One actor who’s worked on several Disney projects posted a screenshot of a residual check to emphasize how little real actors make off these massive films. JB Tadena simply tweeted, “Nah,” and showed a check worth $.10 for his work on Raya and the Last Dragon. Tadena is credited as “Additional Voices,” but even if he had one line in the film, no role on a movie with a budget as big as Raya and the Last Dragon‘s should amount to such little pay.
In the same interview, Iger says he’s toying with the idea of selling ABC and will cut back on making Marvel and Lucasfilm content
While Iger was quick to recognize Disney films are leading the global box office this year, he was equally quick to point out some creative misses in recent years, specifically citing Pixar as doing more poorly than he had hoped. He echoed the sentiment that several Pixar movies going straight to streaming almost immediately has harmed the studio’s films in the box office. Iger has extended his contract as CEO until 2026, and a big item on his agenda is to make Disney’s streaming services profitable; he complimented the company’s work over the last seven months, but believes there are still challenges ahead.

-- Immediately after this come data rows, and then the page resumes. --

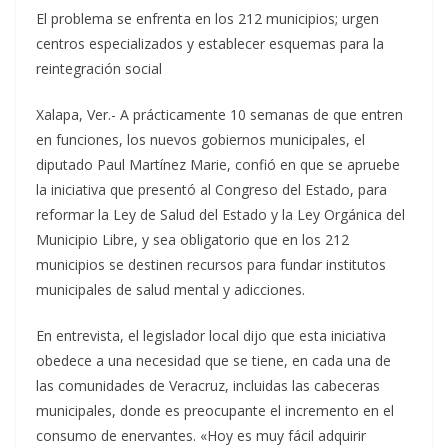
El problema se enfrenta en los 212 municipios; urgen
centros especializados y establecer esquemas para la
reintegración social
Xalapa, Ver.- A prácticamente 10 semanas de que entren
en funciones, los nuevos gobiernos municipales, el
diputado Paul Martínez Marie, confió en que se apruebe
la iniciativa que presentó al Congreso del Estado, para
reformar la Ley de Salud del Estado y la Ley Orgánica del
Municipio Libre, y sea obligatorio que en los 212
municipios se destinen recursos para fundar institutos
municipales de salud mental y adicciones.
En entrevista, el legislador local dijo que esta iniciativa
obedece a una necesidad que se tiene, en cada una de
las comunidades de Veracruz, incluidas las cabeceras
municipales, donde es preocupante el incremento en el
consumo de enervantes. «Hoy es muy fácil adquirir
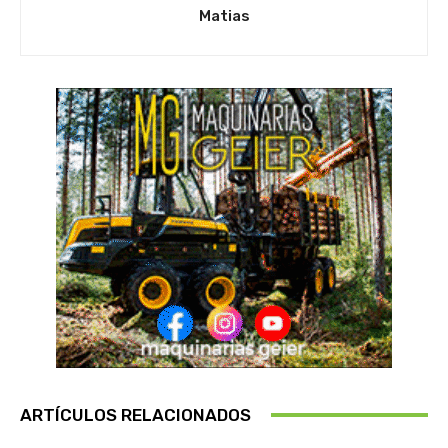
Matias
ARTÍCULOS RELACIONADOS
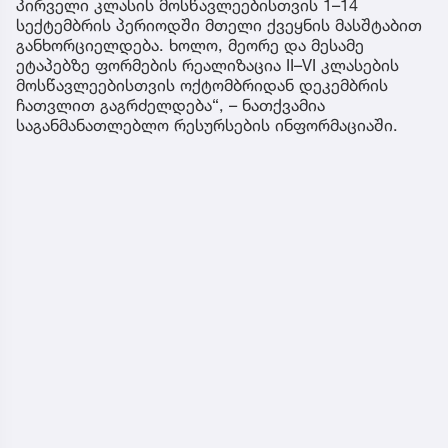
პირველი კლასის მოსწავლეებისთვის 1–14
სექტემბრის პერიოდში მთელი ქვეყნის მასშტაბით
განხორციელდება. ხოლო, მეორე და მესამე
ეტაპებზე ფორმების რეალიზაცია II–VI კლასების
მოსწავლეებისთვის ოქტომბრიდან დეკემბრის
ჩათვლით გაგრძელდება“, – ნათქვამია
საგანმანათლებლო რესურსების ინფორმაციაში.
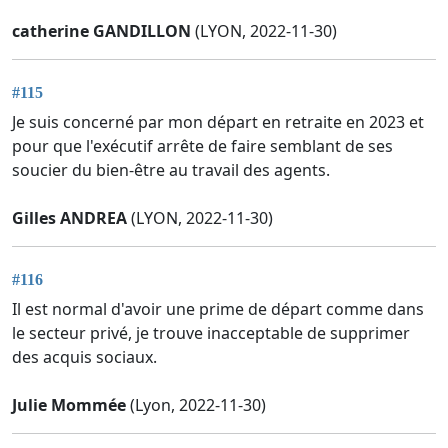
catherine GANDILLON
(LYON, 2022-11-30)
#115
Je suis concerné par mon départ en retraite en 2023 et
pour que l'exécutif arrête de faire semblant de ses
soucier du bien-être au travail des agents.
Gilles ANDREA
(LYON, 2022-11-30)
#116
Il est normal d'avoir une prime de départ comme dans
le secteur privé, je trouve inacceptable de supprimer
des acquis sociaux.
Julie Mommée
(Lyon, 2022-11-30)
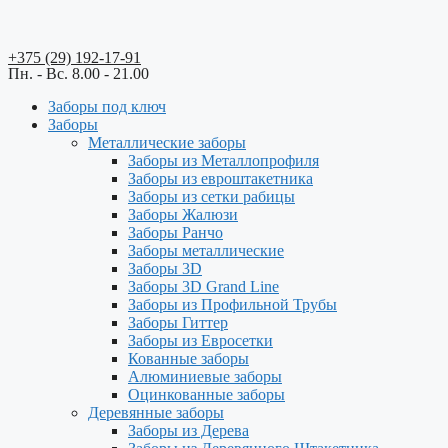
+375 (29) 192-17-91
Пн. - Вс. 8.00 - 21.00
Заборы под ключ
Заборы
Металлические заборы
Заборы из Металлопрофиля
Заборы из евроштакетника
Заборы из сетки рабицы
Заборы Жалюзи
Заборы Ранчо
Заборы металлические
Заборы 3D
Заборы 3D Grand Line
Заборы из Профильной Трубы
Заборы Гиттер
Заборы из Евросетки
Кованные заборы
Алюминиевые заборы
Оцинкованные заборы
Деревянные заборы
Заборы из Дерева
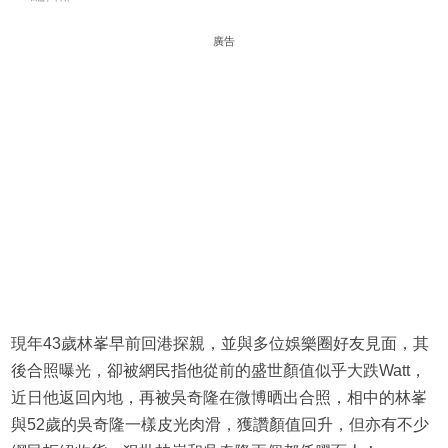
廣告
現年43歲林峯早前回港探親，並與多位娛樂圈好友見面，其
後合照曝光，卻被網民指他從前的盛世顏值似乎大跌Watt，
近日他返回內地，再被吳奇隆在微博晒出合照，相中的林峯
與52歲的吳奇隆一樣皮光肉滑，獲讚顏值回升，但亦有不少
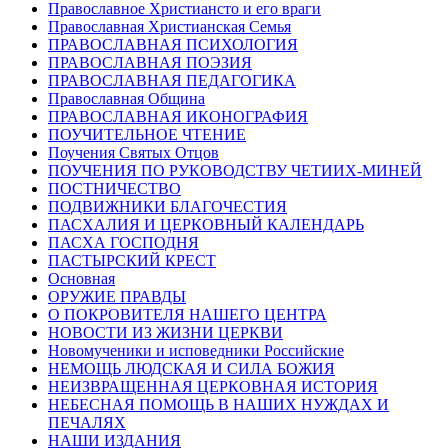
Православное Христиансто и его враги
Православная Христианская Семья
ПРАВОСЛАВНАЯ ПСИХОЛОГИЯ
ПРАВОСЛАВНАЯ ПОЭЗИЯ
ПРАВОСЛАВНАЯ ПЕДАГОГИКА
Православная Община
ПРАВОСЛАВНАЯ ИКОНОГРАФИЯ
ПОУЧИТЕЛЬНОЕ ЧТЕНИЕ
Поучения Святых Отцов
ПОУЧЕНИЯ ПО РУКОВОДСТВУ ЧЕТИИХ-МИНЕЙ
ПОСТНИЧЕСТВО
ПОДВИЖНИКИ БЛАГОЧЕСТИЯ
ПАСХАЛИЯ И ЦЕРКОВНЫЙ КАЛЕНДАРЬ
ПАСХА ГОСПОДНЯ
ПАСТЫРСКИЙ КРЕСТ
Основная
ОРУЖИЕ ПРАВДЫ
О ПОКРОВИТЕЛЯ НАШЕГО ЦЕНТРА
НОВОСТИ ИЗ ЖИЗНИ ЦЕРКВИ
Новомученики и исповедники Российские
НЕМОЩЬ ЛЮДСКАЯ И СИЛА БОЖИЯ
НЕИЗВРАЩЕННАЯ ЦЕРКОВНАЯ ИСТОРИЯ
НЕБЕСНАЯ ПОМОЩЬ В НАШИХ НУЖДАХ И
ПЕЧАЛЯХ
НАШИ ИЗДАНИЯ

Iger also said Disney is “open-minded and objective about the future” of businesses like ABC, acknowledging that linear TV channels like ABC, Disney Channel, and FX “may not be core to Disney.” While he believes the creativity behind the content on these channels is core to Disney, he implies he’s open to a sale as profits are down.
“There clearly is content that they create that is core to Disney, but the distribution model, the business model that forms the underpinning of that business — and that is delivering great profits over the years — is definitely broken, and we have to call it like it is.”
He also says Disney may have been overzealous with diving into Marvel and Lucasfilm TV shows in an effort to increase Disney Plus’ profitability. In regard to Marvel, he believes focusing on TV “diluted focus and attention” as both movies and series increased in number. There’s nothing inherently wrong with cutting back on these shows (with the way most of Phase Five has gone, it might be a good thing) but saying Disney will be producing less content while calling WGA strikers too demanding all in the same interview comes across as tone-deaf.